##### Testo da leggere

Se in un precedente articolo, sempre con riferimento alla relazione del Prof. Pascucci, abbiamo parlato delle criticità relative all’ambito oggettivo di applicazione e al sistema istituzionale per governare le politiche della prevenzione, ci soffermiamo ora su quanto indicato in merito ai problemi correlati all’ambito soggettivo di applicazione, ai soggetti a cui si applica quanto stabilito dal Testo Unico (“Unico Testo Normativo”) in materia di tutela della salute e della sicurezza nei luoghi di lavoro.
Riguardo a questo specifico aspetto il relatore si chiede “se la portata innovativa e lungimirante della definizione universalistica di ‘lavoratore’ accolta dal d.lgs. n. 81/2008 non rischi di essere in parte sminuita dalle specifiche declinazioni regolative relative ad alcune tipologie contrattuali, come la somministrazione, il lavoro parasubordinato o finanche il lavoro autonomo”. Infatti, al di là di alcuni aggiustamenti possibili, “non è agevole applicare senza adattamenti ai lavoratori non standard la disciplina applicabile al lavoratore subordinato standard”.
I contratti di lavoro flessibili e il lavoro occasionale
In particolare nel caso dei contratti di lavoro flessibile tali adattamenti “debbono riguardare non tanto la quantità di tutela applicabile, quanto la qualità della stessa, la quale deve necessariamente tenere conto della principale differenza tra tali contratti e quelli standard, consistente nella diversa contestualizzazione, negli uni e negli altri, del lavoratore nell’ambito dell’organizzazione aziendale. Dunque, piuttosto che estendere ai lavoratori flessibili le tutele dei lavoratori stabili occorrerebbe prevedere specifiche misure di protezione in ragione della discontinuità e frammentazione dei cosiddetti nuovi lavori”.
Inoltre qualche adattamento andrebbe apportato anche “sia alla disciplina del lavoro occasionale, interessato dalla discutibile vicenda normativa dei voucher, sia alle equiparazioni al lavoratore, svincolando queste ultime da riferimenti a norme spesso obsolete e riconducendole sotto l’egida di concetti generali (es. tirocinanti, lavoratori socialmente utili)”.
Le regole che seguono il lavoratore
Una ulteriore riflessione riguarda poi il rilievo assunto dal luogo di lavoro ai fini dell’applicazione della disciplina di tutela della salute e sicurezza.
Una evidente traccia “si rinviene nella previsione dell’estensione di tale disciplina al lavoro parasubordinato solo a condizione che la prestazione sia resa nel luogo di lavoro del committente”.

##########
##### Sezione dati

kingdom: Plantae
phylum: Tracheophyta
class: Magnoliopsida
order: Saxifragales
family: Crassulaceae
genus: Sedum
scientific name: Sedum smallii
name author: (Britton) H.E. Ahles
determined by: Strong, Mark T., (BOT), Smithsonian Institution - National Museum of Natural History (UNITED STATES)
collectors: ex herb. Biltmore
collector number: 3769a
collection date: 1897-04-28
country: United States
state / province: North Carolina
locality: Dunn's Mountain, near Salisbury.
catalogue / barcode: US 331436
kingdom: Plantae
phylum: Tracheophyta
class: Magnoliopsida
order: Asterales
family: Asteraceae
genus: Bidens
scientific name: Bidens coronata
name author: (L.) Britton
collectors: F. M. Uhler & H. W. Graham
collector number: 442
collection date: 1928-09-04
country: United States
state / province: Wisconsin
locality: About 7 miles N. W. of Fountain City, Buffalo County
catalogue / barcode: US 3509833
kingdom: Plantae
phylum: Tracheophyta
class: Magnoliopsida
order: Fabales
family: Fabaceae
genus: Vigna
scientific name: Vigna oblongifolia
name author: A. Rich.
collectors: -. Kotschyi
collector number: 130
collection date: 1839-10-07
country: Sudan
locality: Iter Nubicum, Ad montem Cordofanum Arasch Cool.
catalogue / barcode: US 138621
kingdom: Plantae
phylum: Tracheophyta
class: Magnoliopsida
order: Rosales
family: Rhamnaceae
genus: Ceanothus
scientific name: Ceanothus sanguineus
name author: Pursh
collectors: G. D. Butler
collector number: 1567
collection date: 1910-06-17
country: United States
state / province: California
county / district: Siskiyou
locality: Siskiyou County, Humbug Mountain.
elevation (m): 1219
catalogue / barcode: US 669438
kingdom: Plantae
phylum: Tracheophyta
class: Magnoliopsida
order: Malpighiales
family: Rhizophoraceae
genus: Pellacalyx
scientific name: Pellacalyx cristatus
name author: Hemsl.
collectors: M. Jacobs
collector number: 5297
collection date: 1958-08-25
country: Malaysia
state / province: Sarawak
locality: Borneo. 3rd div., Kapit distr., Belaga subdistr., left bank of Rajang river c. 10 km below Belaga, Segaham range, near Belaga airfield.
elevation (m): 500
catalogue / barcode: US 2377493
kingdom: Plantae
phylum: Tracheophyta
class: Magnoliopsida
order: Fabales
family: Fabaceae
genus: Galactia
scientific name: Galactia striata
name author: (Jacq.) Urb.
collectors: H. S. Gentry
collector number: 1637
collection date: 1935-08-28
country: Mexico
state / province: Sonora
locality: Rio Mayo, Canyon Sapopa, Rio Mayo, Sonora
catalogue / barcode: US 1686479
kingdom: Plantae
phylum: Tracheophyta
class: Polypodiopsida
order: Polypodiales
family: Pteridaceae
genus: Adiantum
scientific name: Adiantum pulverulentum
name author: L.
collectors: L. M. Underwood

##########

Compiti da svolgere:
1 – Modifica il passo del testo sulla sicurezza sul lavoro che va da "Inoltre qualche adattamento" fino a "salute e sicurezza.", riscrivendolo con "buoni lavoro" al posto di "voucher".
2 – Rispondi per favore a queste domande sul testo sulla sicurezza sul lavoro:
(a) Quale decreto legislativo accoglie la definizione universalistica di "lavoratore"?
(b) Quali esempi di equiparazioni al lavoratore compaiono tra parentesi?
(c) A quale condizione la disciplina si estende al lavoro parasubordinato?

Risposte ai compiti:
1 –
Inoltre qualche adattamento andrebbe apportato anche “sia alla disciplina del lavoro occasionale, interessato dalla discutibile vicenda normativa dei buoni lavoro, sia alle equiparazioni al lavoratore, svincolando queste ultime da riferimenti a norme spesso obsolete e riconducendole sotto l’egida di concetti generali (es. tirocinanti, lavoratori socialmente utili)”.
Le regole che seguono il lavoratore
Una ulteriore riflessione riguarda poi il rilievo assunto dal luogo di lavoro ai fini dell’applicazione della disciplina di tutela della salute e sicurezza.

2 –
(a) Il d.lgs. n. 81/2008.
(b) Tirocinanti e lavoratori socialmente utili.
(c) Solo se la prestazione è resa nel luogo di lavoro del committente.